■ Instructions to follow ■
Extract the entries from the line containing "What follows is" through the line containing "-0.012737, 0.950618, 0.441947]]", both ends included, and reproduce them unchanged. Leave out every other line.

····················

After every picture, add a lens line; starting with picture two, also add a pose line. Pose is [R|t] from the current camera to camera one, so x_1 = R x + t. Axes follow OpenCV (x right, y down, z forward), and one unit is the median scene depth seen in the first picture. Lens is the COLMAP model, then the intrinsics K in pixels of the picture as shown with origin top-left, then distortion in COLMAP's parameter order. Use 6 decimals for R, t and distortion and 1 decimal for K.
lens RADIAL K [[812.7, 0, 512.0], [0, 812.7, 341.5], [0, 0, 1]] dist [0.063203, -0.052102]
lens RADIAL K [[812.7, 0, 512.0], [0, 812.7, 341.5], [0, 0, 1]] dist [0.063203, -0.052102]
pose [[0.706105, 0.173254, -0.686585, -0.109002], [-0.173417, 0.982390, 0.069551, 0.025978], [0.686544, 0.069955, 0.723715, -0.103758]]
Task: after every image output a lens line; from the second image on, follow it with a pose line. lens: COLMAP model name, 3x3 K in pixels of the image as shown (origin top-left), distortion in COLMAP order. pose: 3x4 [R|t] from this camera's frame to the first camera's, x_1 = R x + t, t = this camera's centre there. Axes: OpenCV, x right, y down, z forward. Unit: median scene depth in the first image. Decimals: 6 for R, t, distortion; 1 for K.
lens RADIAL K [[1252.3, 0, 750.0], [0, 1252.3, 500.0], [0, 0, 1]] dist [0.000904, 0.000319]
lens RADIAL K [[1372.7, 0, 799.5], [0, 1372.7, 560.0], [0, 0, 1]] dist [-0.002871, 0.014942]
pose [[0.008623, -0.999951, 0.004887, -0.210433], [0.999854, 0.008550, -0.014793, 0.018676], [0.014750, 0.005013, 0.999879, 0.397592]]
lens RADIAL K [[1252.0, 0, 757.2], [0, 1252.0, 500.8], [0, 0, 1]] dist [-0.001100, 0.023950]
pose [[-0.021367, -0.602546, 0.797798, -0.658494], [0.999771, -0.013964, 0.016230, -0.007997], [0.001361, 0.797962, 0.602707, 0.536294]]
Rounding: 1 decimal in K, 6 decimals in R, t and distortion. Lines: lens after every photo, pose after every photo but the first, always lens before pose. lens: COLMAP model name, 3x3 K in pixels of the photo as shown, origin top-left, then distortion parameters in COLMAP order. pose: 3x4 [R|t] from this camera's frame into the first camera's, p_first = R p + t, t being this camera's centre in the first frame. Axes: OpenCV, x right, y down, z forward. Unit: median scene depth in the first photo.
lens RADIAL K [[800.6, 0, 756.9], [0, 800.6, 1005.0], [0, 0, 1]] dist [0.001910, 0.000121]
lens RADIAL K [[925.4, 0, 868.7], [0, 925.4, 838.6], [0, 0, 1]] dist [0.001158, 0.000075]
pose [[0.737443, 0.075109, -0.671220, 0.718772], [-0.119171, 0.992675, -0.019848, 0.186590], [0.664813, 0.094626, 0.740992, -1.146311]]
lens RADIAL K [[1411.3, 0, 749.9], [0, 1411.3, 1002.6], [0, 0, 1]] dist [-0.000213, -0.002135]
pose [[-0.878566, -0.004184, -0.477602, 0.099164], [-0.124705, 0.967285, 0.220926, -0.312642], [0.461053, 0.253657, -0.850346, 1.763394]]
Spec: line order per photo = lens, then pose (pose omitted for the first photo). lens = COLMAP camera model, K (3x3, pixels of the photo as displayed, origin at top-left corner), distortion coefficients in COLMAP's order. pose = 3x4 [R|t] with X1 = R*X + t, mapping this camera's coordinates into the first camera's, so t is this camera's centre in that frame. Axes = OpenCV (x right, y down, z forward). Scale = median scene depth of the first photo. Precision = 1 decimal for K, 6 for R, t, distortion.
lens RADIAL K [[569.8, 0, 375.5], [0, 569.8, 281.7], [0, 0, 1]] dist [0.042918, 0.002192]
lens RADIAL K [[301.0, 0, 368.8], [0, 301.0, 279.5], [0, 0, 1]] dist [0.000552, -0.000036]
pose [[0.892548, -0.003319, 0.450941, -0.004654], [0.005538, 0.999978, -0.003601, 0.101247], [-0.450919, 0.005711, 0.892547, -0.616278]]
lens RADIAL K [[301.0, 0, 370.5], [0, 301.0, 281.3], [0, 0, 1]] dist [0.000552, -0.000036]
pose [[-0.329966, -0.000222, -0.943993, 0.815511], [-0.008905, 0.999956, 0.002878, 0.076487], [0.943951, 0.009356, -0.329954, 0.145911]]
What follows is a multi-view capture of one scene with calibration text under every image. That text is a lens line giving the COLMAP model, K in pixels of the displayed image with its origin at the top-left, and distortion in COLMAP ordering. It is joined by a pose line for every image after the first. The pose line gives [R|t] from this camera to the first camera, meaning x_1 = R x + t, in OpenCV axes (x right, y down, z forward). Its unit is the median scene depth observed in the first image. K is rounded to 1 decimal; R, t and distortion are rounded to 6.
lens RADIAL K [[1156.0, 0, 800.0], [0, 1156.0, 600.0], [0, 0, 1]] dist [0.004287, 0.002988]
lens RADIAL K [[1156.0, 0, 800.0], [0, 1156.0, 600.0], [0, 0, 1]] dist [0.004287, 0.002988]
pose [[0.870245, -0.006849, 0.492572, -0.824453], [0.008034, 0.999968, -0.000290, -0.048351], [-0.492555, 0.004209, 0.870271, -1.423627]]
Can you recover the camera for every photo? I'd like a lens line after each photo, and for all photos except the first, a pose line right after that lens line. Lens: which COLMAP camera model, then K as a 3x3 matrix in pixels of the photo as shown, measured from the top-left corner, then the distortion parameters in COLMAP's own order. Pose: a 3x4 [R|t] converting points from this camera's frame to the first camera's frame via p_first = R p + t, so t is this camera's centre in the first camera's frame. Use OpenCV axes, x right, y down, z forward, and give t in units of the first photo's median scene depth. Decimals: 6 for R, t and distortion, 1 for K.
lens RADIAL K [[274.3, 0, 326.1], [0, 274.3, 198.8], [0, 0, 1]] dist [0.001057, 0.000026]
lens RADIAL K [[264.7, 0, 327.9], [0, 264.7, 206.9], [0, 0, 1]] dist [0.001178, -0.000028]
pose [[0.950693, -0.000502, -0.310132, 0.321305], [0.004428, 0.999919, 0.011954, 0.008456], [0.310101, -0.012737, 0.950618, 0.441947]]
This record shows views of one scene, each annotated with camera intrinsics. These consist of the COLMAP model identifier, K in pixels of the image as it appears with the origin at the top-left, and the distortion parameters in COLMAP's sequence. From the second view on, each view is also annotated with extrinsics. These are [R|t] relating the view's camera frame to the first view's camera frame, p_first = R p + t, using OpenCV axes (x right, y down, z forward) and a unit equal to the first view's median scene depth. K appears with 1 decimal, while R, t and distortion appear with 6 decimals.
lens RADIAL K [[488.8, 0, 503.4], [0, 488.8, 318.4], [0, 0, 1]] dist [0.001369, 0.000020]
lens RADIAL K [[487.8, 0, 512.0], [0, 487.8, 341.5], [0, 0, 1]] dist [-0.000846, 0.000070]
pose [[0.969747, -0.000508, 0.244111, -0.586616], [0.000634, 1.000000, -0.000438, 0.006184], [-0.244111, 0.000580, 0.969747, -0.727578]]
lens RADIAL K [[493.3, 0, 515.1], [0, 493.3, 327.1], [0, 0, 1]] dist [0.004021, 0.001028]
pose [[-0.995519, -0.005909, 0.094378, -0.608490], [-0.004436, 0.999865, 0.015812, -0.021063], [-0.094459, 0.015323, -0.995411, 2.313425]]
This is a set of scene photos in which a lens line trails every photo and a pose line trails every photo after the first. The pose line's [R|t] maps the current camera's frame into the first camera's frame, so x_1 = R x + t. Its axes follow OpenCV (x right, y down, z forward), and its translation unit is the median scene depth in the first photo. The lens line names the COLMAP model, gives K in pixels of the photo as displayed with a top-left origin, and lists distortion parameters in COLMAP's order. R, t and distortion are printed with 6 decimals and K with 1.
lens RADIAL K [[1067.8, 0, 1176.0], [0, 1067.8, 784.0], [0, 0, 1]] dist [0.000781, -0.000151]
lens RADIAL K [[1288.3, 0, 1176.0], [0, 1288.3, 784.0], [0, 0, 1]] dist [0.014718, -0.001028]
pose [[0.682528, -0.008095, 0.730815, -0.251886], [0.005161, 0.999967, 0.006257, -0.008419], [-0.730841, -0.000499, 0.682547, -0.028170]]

····················

■ Exercise output ■
What follows is a multi-view capture of one scene with calibration text under every image. That text is a lens line giving the COLMAP model, K in pixels of the displayed image with its origin at the top-left, and distortion in COLMAP ordering. It is joined by a pose line for every image after the first. The pose line gives [R|t] from this camera to the first camera, meaning x_1 = R x + t, in OpenCV axes (x right, y down, z forward). Its unit is the median scene depth observed in the first image. K is rounded to 1 decimal; R, t and distortion are rounded to 6.
lens RADIAL K [[1156.0, 0, 800.0], [0, 1156.0, 600.0], [0, 0, 1]] dist [0.004287, 0.002988]
lens RADIAL K [[1156.0, 0, 800.0], [0, 1156.0, 600.0], [0, 0, 1]] dist [0.004287, 0.002988]
pose [[0.870245, -0.006849, 0.492572, -0.824453], [0.008034, 0.999968, -0.000290, -0.048351], [-0.492555, 0.004209, 0.870271, -1.423627]]
Can you recover the camera for every photo? I'd like a lens line after each photo, and for all photos except the first, a pose line right after that lens line. Lens: which COLMAP camera model, then K as a 3x3 matrix in pixels of the photo as shown, measured from the top-left corner, then the distortion parameters in COLMAP's own order. Pose: a 3x4 [R|t] converting points from this camera's frame to the first camera's frame via p_first = R p + t, so t is this camera's centre in the first camera's frame. Use OpenCV axes, x right, y down, z forward, and give t in units of the first photo's median scene depth. Decimals: 6 for R, t and distortion, 1 for K.
lens RADIAL K [[274.3, 0, 326.1], [0, 274.3, 198.8], [0, 0, 1]] dist [0.001057, 0.000026]
lens RADIAL K [[264.7, 0, 327.9], [0, 264.7, 206.9], [0, 0, 1]] dist [0.001178, -0.000028]
pose [[0.950693, -0.000502, -0.310132, 0.321305], [0.004428, 0.999919, 0.011954, 0.008456], [0.310101, -0.012737, 0.950618, 0.441947]]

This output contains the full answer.